Breve Glossário de termos Latinos ligados às Termas Romanas

O que apresentamos é unicamente uma tradução simples de algumas palavras latinas usadas nos complexos termais ao longo do Império Romano, tanto em meio urbano como rural. Alguns autores podem não concordar com alguma proposta aqui apresentada. Para alguns termos de significado duvidoso, preferimos não apresentar nenhuma tradução.

Aliptes - massagista
Apodyterium – Quarto para mudar de roupa
Aquarium – Homem ligado á manutenção da água
Balnea gratuita – Banho livre
Balneator – "Homem dos banhos", aquele que às vezes mandavam edificar novas termas.
Balneum (balnea) – Casa das termas que geralmente estavam ricamente decoradas .
Caldarium – Compartimento quente
Calida piscina – Piscina de água quente
Capsarius – Escravo das termas que vigiava os frequentadores das termas
Collyrium – Caixa de unguentarios
Curator aquarum – Encarregado da qualidade da água
Destrictarium –
Destrictatia –

Exedae – Compartimento para relaxar
Fornacatores
Frigidarium – Compartimento frio com piscina de água fria.
Hypocaust – Local onde ficavam as brazas que aqueciam o conjunto termal.
Latraliptae – Médico massagista.
Instrumenta balnei – Utensílios próprio dos conjuntos termais.
Laconium – Quarto para transpirar
Natatio – Piscina de ar livre
Palaestra – Pátio para exercício físico.
Pensilia balnea – Tanques para usos terapêuticos
Perfusores – Derramar água
Praefurnium – Sala da fornalha
Solium – A acalorada comunidade das termas
Tepidarium – Compartimento quente
Therma (Thermae) – Complexo de banhos

O significado da palavra latina " Natatio"

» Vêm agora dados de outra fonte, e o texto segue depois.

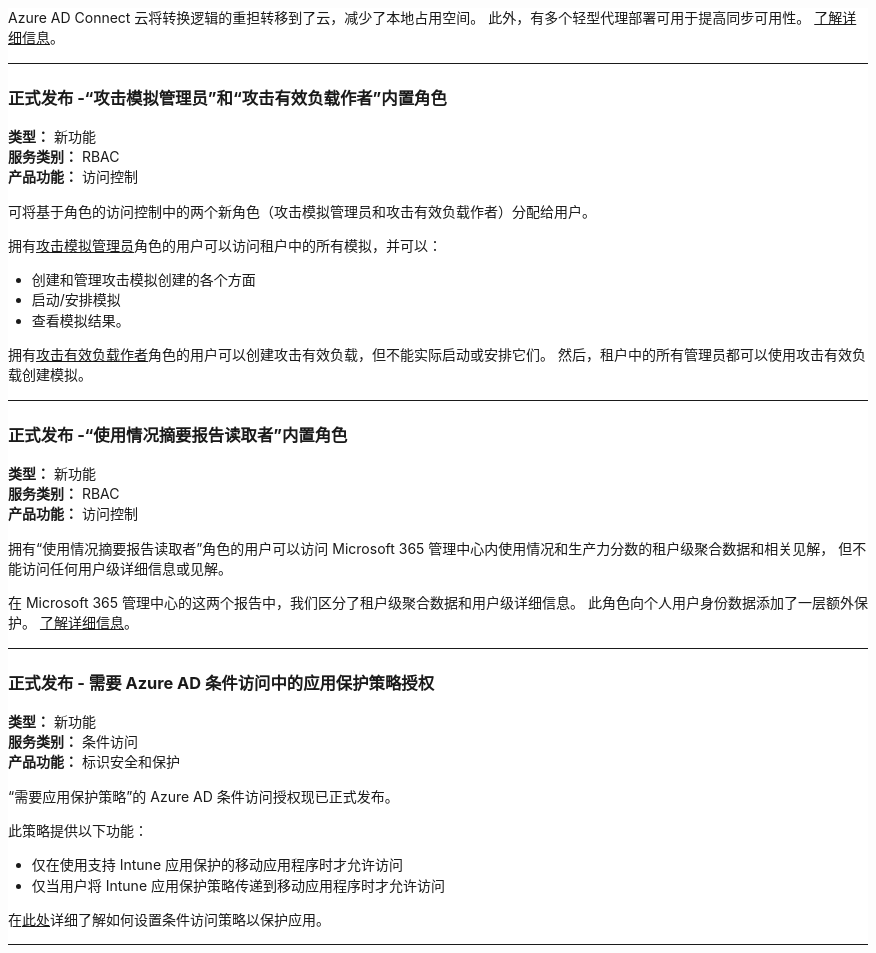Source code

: Azure AD Connect 云将转换逻辑的重担转移到了云，减少了本地占用空间。 此外，有多个轻型代理部署可用于提高同步可用性。 [了解详细信息](https://aka.ms/cloudsyncGA)。
 
---
### <a name="general-availability---attack-simulation-administrator-and-attack-payload-author-built-in-roles"></a>正式发布 -“攻击模拟管理员”和“攻击有效负载作者”内置角色

**类型：** 新功能  
**服务类别：** RBAC  
**产品功能：** 访问控制
 
可将基于角色的访问控制中的两个新角色（攻击模拟管理员和攻击有效负载作者）分配给用户。 

拥有[攻击模拟管理员](../roles/permissions-reference.md#attack-simulation-administrator)角色的用户可以访问租户中的所有模拟，并可以：
- 创建和管理攻击模拟创建的各个方面
- 启动/安排模拟
-  查看模拟结果。 

拥有[攻击有效负载作者](../roles/permissions-reference.md#attack-payload-author)角色的用户可以创建攻击有效负载，但不能实际启动或安排它们。 然后，租户中的所有管理员都可以使用攻击有效负载创建模拟。

---

### <a name="general-availability---usage-summary-reports-reader-built-in-role"></a>正式发布 -“使用情况摘要报告读取者”内置角色

**类型：** 新功能  
**服务类别：** RBAC  
**产品功能：** 访问控制
 
拥有“使用情况摘要报告读取者”角色的用户可以访问 Microsoft 365 管理中心内使用情况和生产力分数的租户级聚合数据和相关见解， 但不能访问任何用户级详细信息或见解。 

在 Microsoft 365 管理中心的这两个报告中，我们区分了租户级聚合数据和用户级详细信息。 此角色向个人用户身份数据添加了一层额外保护。 [了解详细信息](../roles/permissions-reference.md#usage-summary-reports-reader)。

---

### <a name="general-availability---require-app-protection-policy-grant-in-azure-ad-conditional-access"></a>正式发布 - 需要 Azure AD 条件访问中的应用保护策略授权

**类型：** 新功能  
**服务类别：** 条件访问  
**产品功能：** 标识安全和保护
 
“需要应用保护策略”的 Azure AD 条件访问授权现已正式发布。 

此策略提供以下功能：
- 仅在使用支持 Intune 应用保护的移动应用程序时才允许访问
- 仅当用户将 Intune 应用保护策略传递到移动应用程序时才允许访问

在[此处](../conditional-access/app-protection-based-conditional-access.md)详细了解如何设置条件访问策略以保护应用。
 
---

A palavra natatio quer dizer natação e tambem designa o lugar onde se pode nadar. É desta palavra que deriva a nossa palavra natação e nadar. Tambem o latim tem outros termos a ele ligado como por exemplo:
- Natator - Nadador
- Natatorius - Que serve para nadar
- Natatoria - Lugar onde se nada.
Geralmente as piscinas estão associadas à area termal, seja em contexto urbano ou rural das villae.
Noutros casos, estas estruturas estão associadas a santuários onde os crentes eram iniciados nos "mistérios" rituais do culto em causa, seja no caso da Deusa Venus, ou de outra divindade.
Ainda é prematuro avançar uma hipotese sobre a função deste espaço em Santa Catarina, porque a área escavada ainda é insuficiente. De facto a presença de um compartimento onde foram ministrados cultos a uma divindade, provavelmente a Venus, ao lado desta piscina e o não aparecimento de compartimentos ligados às termas parecem associar este espaço ao culto pagão, contudo e como já referi ainda é prematuro avançar uma hipotese.